Anteriormente, comentei que o “ateísmo” de Karl Marx era uma nota singular do
pensamento deste autor, mas não necessariamente um componente do paradigma do
Materialismo Histórico, que Marx fundou com Engels em meados do século XIX. À luz
do conceito de “acorde teórico”, podemos formular a ideia de que a base do pensamento
de Marx é a tríade que caracteriza o paradigma do Materialismo Histórico (dialética,
materialismo, historicidade radical). Mas, seguindo adiante, veremos que Marx não é só
isso, pois sua identidade teórica também é composta por outros traços – tais como o
“ateísmo” ou o finalismo socialista, além dos inúmeros autores que nele ressoam de
uma maneira ou de outra.
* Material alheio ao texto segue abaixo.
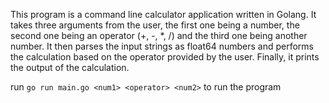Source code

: This program is a command line calculator application written in Golang. It takes three arguments from the user, the first one being a number, the second one being an operator (+, -, *, /) and the third one being another number. It then parses the input strings as float64 numbers and performs the calculation based on the operator provided by the user. Finally, it prints the output of the calculation.

run `go run main.go <num1> <operator> <num2>` to run the program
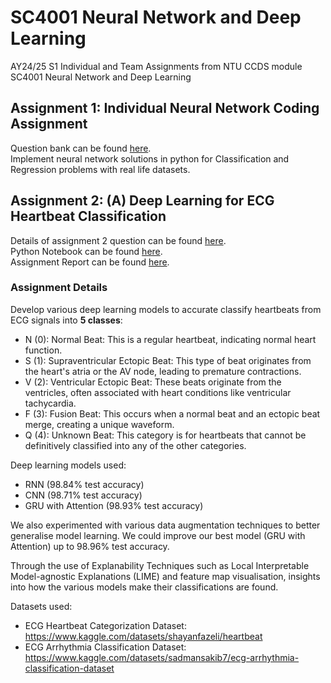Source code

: # SC4001 Neural Network and Deep Learning
 AY24/25 S1 Individual and Team Assignments from NTU CCDS module SC4001 Neural Network and Deep Learning




## Assignment 1: Individual Neural Network Coding Assignment
Question bank can be found [here](https://github.com/Leozk2000/SC4001-Neural-Network-and-Deep-Learning/blob/main/Assignment%201/Assignment_AY2425_sem1.pdf). \
Implement neural network solutions in python for Classification and Regression problems with real life datasets.





## Assignment 2: (A) Deep Learning for ECG Heartbeat Classification
Details of assignment 2 question can be found [here](https://github.com/Leozk2000/SC4001-Neural-Network-and-Deep-Learning/blob/main/Assignment%202/SC4001%20NN%20Assignment%202%20questions.pdf). \
Python Notebook can be found [here](https://github.com/Leozk2000/SC4001-Neural-Network-and-Deep-Learning/blob/main/Assignment%202/NN_Assignment_2.ipynb). \
Assignment Report can be found [here](https://github.com/Leozk2000/SC4001-Neural-Network-and-Deep-Learning/blob/main/Assignment%202/SC4001_Group_Project_Report.pdf).


### Assignment Details
Develop various deep learning models to accurate classify heartbeats from ECG signals into **5 classes**:
* N (0): Normal Beat: This is a regular heartbeat, indicating normal heart function.
* S (1): Supraventricular Ectopic Beat: This type of beat originates from the heart's atria or the AV node, leading to premature contractions.
* V (2): Ventricular Ectopic Beat: These beats originate from the ventricles, often associated with heart conditions like ventricular tachycardia.
* F (3): Fusion Beat: This occurs when a normal beat and an ectopic beat merge, creating a unique waveform.
* Q (4): Unknown Beat: This category is for heartbeats that cannot be definitively classified into any of the other categories. 

Deep learning models used:
* RNN (98.84% test accuracy)
* CNN (98.71% test accuracy)
* GRU with Attention (98.93% test accuracy) 

We also experimented with various data augmentation techniques to better generalise model learning. We could improve our best model (GRU with Attention) up to 98.96% test accuracy. 

Through the use of Explanability Techniques such as Local Interpretable Model-agnostic Explanations (LIME) and feature map visualisation, insights into how the various models make their classifications are found. 

Datasets used:
- ECG Heartbeat Categorization Dataset: \
https://www.kaggle.com/datasets/shayanfazeli/heartbeat 
- ECG Arrhythmia Classification Dataset: \
https://www.kaggle.com/datasets/sadmansakib7/ecg-arrhythmia-classification-dataset 

 
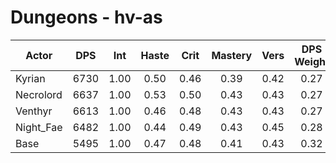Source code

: # Dungeons - hv-as
| Actor | DPS | Int | Haste | Crit | Mastery | Vers | DPS Weight |
|---|:---:|:---:|:---:|:---:|:---:|:---:|:---:|
|Kyrian|6730|1.00|0.50|0.46|0.39|0.42|0.27|
|Necrolord|6637|1.00|0.53|0.50|0.43|0.43|0.27|
|Venthyr|6613|1.00|0.46|0.48|0.43|0.43|0.27|
|Night_Fae|6482|1.00|0.44|0.49|0.43|0.45|0.28|
|Base|5495|1.00|0.47|0.48|0.41|0.43|0.32|
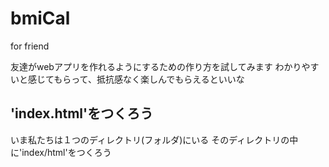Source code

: # bmiCal
for friend

友達がwebアプリを作れるようにするための作り方を試してみます
わかりやすいと感じてもらって、抵抗感なく楽しんでもらえるといいな


## 'index.html'をつくろう

いま私たちは１つのディレクトリ(フォルダ)にいる
そのディレクトリの中に'index/html'をつくろう



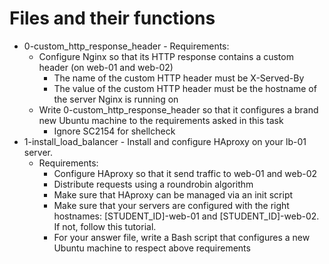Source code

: # Files and their functions
- 0-custom_http_response_header - Requirements:
  - Configure Nginx so that its HTTP response contains a custom header (on web-01 and web-02)
    - The name of the custom HTTP header must be X-Served-By
    - The value of the custom HTTP header must be the hostname of the server Nginx is running on
  - Write 0-custom_http_response_header so that it configures a brand new Ubuntu machine to the requirements asked in this task
    - Ignore SC2154 for shellcheck
- 1-install_load_balancer - Install and configure HAproxy on your lb-01 server.
  - Requirements:
    - Configure HAproxy so that it send traffic to web-01 and web-02
    - Distribute requests using a roundrobin algorithm
    - Make sure that HAproxy can be managed via an init script
    - Make sure that your servers are configured with the right hostnames: [STUDENT_ID]-web-01 and [STUDENT_ID]-web-02. If not, follow this tutorial.
    - For your answer file, write a Bash script that configures a new Ubuntu machine to respect above requirements
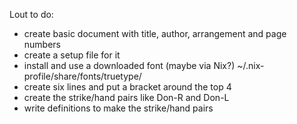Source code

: Lout to do:

- create basic document with title, author, arrangement and page numbers
- create a setup file for it
- install and use a downloaded font (maybe via Nix?) ~/.nix-profile/share/fonts/truetype/
- create six lines and put a bracket around the top 4
- create the strike/hand pairs like Don-R and Don-L
- write definitions to make the strike/hand pairs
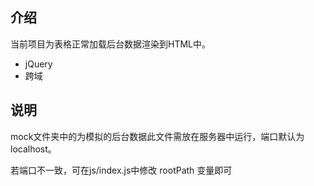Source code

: ## 介绍

当前项目为表格正常加载后台数据渲染到HTML中。

* jQuery
* 跨域
## 说明

mock文件夹中的为模拟的后台数据此文件需放在服务器中运行，端口默认为localhost。

若端口不一致，可在js/index.js中修改 rootPath 变量即可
Podemos pensar em um “acorde-Marx”, por exemplo, e
também reconhecer mudanças acórdicas que distinguem o “jovem Marx” do Marx da
segunda fase (afinal, como disse antes, a Música nos oferece também o exemplo dos
acordes que se sucedem: uma imagem que também pode ser incorporada para apreender
a dinamicidade de uma determinada trajetória autoral).
Ousei encerrar o ‘volume 4’ de Teoria da História com uma análise acórdica sobre o
pensamento historiográfico de Karl Marx, depois de ter examinado nos capítulos
anteriores Walter Benjamin, Ranke, Droysen, Max Weber, Paul Ricoeur e Koselleck,
além de entretecer comentários mais breves sobre outros autores como Foucault,
Kierkegaard, Benedetto Croce e outros mais.